INFORMATION SHOWN:
_ _ _ _ _
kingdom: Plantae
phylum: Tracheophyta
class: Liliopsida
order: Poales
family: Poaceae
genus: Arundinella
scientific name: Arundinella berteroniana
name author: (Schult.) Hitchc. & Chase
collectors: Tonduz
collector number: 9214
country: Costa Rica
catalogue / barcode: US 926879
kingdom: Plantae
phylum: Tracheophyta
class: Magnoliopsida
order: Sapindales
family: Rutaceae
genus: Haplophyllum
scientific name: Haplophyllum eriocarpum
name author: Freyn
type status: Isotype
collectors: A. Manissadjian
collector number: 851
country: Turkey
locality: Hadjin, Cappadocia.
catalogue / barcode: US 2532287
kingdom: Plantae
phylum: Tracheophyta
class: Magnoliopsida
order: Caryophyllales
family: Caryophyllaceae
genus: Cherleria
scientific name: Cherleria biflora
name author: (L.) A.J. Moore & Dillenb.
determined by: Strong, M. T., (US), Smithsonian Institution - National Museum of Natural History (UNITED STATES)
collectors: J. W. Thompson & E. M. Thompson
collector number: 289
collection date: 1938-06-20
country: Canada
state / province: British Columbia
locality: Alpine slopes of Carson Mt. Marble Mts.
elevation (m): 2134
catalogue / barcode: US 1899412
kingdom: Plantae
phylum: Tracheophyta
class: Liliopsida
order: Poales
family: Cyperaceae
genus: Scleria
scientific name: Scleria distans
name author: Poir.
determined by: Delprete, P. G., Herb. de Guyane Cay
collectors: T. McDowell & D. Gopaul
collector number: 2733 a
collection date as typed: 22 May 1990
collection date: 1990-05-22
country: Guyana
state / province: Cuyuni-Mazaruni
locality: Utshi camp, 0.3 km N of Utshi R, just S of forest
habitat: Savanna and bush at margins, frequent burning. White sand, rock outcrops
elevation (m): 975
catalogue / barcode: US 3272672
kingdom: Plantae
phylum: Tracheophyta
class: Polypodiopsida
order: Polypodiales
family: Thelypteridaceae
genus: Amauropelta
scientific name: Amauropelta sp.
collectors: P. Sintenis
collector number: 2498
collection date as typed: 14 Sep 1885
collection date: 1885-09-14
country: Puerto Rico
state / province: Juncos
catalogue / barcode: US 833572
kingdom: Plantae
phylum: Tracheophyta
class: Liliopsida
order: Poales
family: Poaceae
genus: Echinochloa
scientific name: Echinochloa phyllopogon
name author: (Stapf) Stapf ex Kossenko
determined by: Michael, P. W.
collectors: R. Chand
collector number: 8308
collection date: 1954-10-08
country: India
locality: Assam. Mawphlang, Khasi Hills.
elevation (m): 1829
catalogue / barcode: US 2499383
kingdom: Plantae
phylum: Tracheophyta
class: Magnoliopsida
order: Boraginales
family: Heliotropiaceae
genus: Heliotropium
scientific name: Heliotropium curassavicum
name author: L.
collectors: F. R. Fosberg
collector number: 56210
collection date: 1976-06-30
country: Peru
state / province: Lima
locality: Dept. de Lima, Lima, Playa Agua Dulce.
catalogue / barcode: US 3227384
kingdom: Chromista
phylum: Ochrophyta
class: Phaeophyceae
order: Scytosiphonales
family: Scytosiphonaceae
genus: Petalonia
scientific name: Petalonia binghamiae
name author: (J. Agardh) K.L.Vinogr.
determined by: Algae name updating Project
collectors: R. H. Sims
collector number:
_ _ _ _ _
GOAL OF THE EXERCISE: Reproduce every line of the records above, character for character, from the first line to the last.

EXERCISE OUTPUT:
kingdom: Plantae
phylum: Tracheophyta
class: Liliopsida
order: Poales
family: Poaceae
genus: Arundinella
scientific name: Arundinella berteroniana
name author: (Schult.) Hitchc. & Chase
collectors: Tonduz
collector number: 9214
country: Costa Rica
catalogue / barcode: US 926879
kingdom: Plantae
phylum: Tracheophyta
class: Magnoliopsida
order: Sapindales
family: Rutaceae
genus: Haplophyllum
scientific name: Haplophyllum eriocarpum
name author: Freyn
type status: Isotype
collectors: A. Manissadjian
collector number: 851
country: Turkey
locality: Hadjin, Cappadocia.
catalogue / barcode: US 2532287
kingdom: Plantae
phylum: Tracheophyta
class: Magnoliopsida
order: Caryophyllales
family: Caryophyllaceae
genus: Cherleria
scientific name: Cherleria biflora
name author: (L.) A.J. Moore & Dillenb.
determined by: Strong, M. T., (US), Smithsonian Institution - National Museum of Natural History (UNITED STATES)
collectors: J. W. Thompson & E. M. Thompson
collector number: 289
collection date: 1938-06-20
country: Canada
state / province: British Columbia
locality: Alpine slopes of Carson Mt. Marble Mts.
elevation (m): 2134
catalogue / barcode: US 1899412
kingdom: Plantae
phylum: Tracheophyta
class: Liliopsida
order: Poales
family: Cyperaceae
genus: Scleria
scientific name: Scleria distans
name author: Poir.
determined by: Delprete, P. G., Herb. de Guyane Cay
collectors: T. McDowell & D. Gopaul
collector number: 2733 a
collection date as typed: 22 May 1990
collection date: 1990-05-22
country: Guyana
state / province: Cuyuni-Mazaruni
locality: Utshi camp, 0.3 km N of Utshi R, just S of forest
habitat: Savanna and bush at margins, frequent burning. White sand, rock outcrops
elevation (m): 975
catalogue / barcode: US 3272672
kingdom: Plantae
phylum: Tracheophyta
class: Polypodiopsida
order: Polypodiales
family: Thelypteridaceae
genus: Amauropelta
scientific name: Amauropelta sp.
collectors: P. Sintenis
collector number: 2498
collection date as typed: 14 Sep 1885
collection date: 1885-09-14
country: Puerto Rico
state / province: Juncos
catalogue / barcode: US 833572
kingdom: Plantae
phylum: Tracheophyta
class: Liliopsida
order: Poales
family: Poaceae
genus: Echinochloa
scientific name: Echinochloa phyllopogon
name author: (Stapf) Stapf ex Kossenko
determined by: Michael, P. W.
collectors: R. Chand
collector number: 8308
collection date: 1954-10-08
country: India
locality: Assam. Mawphlang, Khasi Hills.
elevation (m): 1829
catalogue / barcode: US 2499383
kingdom: Plantae
phylum: Tracheophyta
class: Magnoliopsida
order: Boraginales
family: Heliotropiaceae
genus: Heliotropium
scientific name: Heliotropium curassavicum
name author: L.
collectors: F. R. Fosberg
collector number: 56210
collection date: 1976-06-30
country: Peru
state / province: Lima
locality: Dept. de Lima, Lima, Playa Agua Dulce.
catalogue / barcode: US 3227384
kingdom: Chromista
phylum: Ochrophyta
class: Phaeophyceae
order: Scytosiphonales
family: Scytosiphonaceae
genus: Petalonia
scientific name: Petalonia binghamiae
name author: (J. Agardh) K.L.Vinogr.
determined by: Algae name updating Project
collectors: R. H. Sims
collector number:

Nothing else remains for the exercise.